What is being asked =>
Determine how many lines of the entries include the word "shown", and report that number with no further text.

---- Supplied records

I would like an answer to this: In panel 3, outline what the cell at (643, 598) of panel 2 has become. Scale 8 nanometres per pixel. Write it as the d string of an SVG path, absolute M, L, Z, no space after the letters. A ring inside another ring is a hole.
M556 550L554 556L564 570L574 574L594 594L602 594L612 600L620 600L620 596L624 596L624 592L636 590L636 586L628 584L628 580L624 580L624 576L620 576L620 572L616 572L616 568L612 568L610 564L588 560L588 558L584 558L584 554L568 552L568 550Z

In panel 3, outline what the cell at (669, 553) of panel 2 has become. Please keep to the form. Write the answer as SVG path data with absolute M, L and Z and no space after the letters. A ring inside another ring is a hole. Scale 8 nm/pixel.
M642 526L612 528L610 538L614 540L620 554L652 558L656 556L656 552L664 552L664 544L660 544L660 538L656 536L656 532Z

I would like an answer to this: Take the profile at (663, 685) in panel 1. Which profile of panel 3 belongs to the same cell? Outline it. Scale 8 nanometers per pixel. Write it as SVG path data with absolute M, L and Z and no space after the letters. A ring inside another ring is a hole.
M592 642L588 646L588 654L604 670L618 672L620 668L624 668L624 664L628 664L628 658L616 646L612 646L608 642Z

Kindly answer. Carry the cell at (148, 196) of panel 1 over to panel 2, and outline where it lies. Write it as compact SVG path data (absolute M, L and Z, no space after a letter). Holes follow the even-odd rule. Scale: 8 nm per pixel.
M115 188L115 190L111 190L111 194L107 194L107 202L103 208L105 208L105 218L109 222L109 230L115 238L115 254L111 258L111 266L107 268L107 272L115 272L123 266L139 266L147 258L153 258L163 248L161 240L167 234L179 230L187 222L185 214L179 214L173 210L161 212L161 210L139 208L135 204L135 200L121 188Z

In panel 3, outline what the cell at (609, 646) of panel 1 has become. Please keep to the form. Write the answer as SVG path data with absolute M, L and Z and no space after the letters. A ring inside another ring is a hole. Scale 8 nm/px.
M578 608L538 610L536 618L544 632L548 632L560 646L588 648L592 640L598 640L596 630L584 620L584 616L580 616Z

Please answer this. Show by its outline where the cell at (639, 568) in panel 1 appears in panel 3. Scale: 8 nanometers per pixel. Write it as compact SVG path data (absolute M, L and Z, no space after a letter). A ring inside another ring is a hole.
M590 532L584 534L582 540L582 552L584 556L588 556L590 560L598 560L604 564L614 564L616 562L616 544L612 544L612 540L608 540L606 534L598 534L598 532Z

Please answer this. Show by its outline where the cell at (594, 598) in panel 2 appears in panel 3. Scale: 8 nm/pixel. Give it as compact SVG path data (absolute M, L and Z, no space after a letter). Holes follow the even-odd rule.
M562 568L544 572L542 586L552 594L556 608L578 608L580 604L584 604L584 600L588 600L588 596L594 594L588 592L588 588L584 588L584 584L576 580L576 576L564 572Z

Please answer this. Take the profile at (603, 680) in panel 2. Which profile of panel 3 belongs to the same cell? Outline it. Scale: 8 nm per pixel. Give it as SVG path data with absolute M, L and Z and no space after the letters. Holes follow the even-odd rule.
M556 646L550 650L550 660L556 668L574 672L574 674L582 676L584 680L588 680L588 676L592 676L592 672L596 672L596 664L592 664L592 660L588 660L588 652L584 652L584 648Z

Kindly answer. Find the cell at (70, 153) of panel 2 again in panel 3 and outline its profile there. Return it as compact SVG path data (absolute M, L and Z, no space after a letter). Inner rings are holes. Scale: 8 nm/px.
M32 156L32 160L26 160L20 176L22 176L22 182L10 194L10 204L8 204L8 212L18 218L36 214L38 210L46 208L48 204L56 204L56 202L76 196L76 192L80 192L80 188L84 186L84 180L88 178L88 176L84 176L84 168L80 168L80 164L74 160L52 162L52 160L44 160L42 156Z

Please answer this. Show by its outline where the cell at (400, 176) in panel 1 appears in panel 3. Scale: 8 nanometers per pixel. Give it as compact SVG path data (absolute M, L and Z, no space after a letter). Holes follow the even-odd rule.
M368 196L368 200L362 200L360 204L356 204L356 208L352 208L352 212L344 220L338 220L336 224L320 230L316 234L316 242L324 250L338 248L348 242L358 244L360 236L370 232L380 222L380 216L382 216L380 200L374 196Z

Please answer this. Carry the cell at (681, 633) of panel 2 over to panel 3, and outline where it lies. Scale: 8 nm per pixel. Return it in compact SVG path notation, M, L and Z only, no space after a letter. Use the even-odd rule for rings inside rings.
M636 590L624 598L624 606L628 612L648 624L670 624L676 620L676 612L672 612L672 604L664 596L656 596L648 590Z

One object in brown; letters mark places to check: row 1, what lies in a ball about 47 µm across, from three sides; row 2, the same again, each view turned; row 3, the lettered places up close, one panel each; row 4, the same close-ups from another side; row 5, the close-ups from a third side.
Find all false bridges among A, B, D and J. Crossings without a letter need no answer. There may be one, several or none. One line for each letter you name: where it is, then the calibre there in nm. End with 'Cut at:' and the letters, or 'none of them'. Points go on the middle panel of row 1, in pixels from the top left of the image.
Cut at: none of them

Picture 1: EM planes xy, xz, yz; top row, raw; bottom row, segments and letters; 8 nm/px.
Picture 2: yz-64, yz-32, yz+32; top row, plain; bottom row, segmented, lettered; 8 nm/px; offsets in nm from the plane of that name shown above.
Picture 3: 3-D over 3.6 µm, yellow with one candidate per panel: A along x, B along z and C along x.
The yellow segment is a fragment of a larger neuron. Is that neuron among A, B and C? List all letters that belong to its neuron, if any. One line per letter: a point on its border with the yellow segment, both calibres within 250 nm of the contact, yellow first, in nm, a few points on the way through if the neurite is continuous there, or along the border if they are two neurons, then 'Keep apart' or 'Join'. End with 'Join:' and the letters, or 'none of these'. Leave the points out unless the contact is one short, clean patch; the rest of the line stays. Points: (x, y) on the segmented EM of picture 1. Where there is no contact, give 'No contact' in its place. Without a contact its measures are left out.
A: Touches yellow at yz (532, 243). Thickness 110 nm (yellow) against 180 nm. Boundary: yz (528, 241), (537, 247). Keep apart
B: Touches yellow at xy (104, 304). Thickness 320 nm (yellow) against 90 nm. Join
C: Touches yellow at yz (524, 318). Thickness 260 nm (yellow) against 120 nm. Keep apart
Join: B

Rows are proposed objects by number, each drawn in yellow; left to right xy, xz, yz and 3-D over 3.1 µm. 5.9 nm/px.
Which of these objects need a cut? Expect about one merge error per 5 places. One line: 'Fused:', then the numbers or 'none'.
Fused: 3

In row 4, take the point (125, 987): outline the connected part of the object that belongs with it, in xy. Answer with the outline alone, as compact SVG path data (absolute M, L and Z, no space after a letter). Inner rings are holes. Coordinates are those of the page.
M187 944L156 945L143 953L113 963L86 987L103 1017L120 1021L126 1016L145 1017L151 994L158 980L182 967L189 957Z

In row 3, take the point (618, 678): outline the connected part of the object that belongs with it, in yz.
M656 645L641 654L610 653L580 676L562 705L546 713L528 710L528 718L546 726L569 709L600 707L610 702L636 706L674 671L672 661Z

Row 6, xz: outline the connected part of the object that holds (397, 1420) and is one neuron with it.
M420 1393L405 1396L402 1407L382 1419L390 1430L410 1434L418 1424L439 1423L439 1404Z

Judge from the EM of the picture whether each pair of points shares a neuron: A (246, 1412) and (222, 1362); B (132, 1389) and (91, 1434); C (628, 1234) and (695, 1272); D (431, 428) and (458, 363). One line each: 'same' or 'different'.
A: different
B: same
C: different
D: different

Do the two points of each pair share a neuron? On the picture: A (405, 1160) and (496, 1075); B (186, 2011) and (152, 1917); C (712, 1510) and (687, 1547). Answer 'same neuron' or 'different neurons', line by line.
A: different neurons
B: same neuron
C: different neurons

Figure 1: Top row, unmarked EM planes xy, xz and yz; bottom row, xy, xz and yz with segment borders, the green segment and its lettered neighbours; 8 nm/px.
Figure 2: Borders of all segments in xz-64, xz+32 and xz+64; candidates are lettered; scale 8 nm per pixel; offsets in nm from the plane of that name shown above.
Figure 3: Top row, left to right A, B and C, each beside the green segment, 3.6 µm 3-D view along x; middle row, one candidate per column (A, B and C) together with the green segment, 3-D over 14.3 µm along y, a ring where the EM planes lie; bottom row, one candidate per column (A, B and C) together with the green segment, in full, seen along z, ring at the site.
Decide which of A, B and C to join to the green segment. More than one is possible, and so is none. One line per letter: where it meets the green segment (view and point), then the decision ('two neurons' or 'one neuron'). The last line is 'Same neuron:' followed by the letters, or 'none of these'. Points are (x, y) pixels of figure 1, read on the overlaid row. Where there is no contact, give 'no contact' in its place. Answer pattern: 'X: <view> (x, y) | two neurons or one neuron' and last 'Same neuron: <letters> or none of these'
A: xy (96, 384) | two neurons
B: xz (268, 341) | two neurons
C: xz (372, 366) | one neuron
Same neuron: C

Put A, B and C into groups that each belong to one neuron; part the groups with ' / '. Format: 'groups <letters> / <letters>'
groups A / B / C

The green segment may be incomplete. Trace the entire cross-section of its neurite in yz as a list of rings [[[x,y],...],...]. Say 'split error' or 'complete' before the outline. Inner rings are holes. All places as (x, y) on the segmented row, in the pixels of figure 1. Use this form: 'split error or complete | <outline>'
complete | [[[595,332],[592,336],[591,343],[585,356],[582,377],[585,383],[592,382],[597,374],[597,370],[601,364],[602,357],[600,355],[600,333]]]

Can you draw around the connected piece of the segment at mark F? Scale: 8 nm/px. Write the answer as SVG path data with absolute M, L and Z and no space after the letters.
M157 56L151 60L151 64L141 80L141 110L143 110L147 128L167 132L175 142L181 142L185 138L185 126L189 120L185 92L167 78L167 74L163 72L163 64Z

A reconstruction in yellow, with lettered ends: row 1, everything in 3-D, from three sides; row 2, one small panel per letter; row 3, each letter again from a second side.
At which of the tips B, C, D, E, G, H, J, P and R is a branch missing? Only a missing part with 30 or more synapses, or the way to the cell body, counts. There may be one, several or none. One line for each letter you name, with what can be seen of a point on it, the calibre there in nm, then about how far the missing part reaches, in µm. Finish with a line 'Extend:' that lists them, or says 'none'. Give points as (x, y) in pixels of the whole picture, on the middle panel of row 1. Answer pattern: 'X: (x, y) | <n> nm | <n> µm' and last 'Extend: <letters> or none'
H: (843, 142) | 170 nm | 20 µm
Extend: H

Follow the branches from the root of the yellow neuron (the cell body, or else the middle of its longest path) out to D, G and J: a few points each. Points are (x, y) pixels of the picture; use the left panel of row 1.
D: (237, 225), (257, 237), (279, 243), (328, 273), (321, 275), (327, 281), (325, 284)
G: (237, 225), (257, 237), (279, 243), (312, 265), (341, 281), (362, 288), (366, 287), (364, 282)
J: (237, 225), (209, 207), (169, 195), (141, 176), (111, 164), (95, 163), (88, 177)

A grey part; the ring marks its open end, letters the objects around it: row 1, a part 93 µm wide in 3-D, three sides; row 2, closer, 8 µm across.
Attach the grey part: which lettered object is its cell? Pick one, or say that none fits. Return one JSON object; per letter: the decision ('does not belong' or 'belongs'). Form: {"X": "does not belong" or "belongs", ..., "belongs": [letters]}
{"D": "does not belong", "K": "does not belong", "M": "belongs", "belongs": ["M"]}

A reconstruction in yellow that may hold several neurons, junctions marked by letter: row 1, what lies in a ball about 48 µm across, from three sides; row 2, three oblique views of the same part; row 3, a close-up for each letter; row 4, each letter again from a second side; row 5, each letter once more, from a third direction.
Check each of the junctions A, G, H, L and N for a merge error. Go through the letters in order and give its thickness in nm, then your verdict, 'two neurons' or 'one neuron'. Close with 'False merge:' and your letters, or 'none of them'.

--------

Output for this task =>
2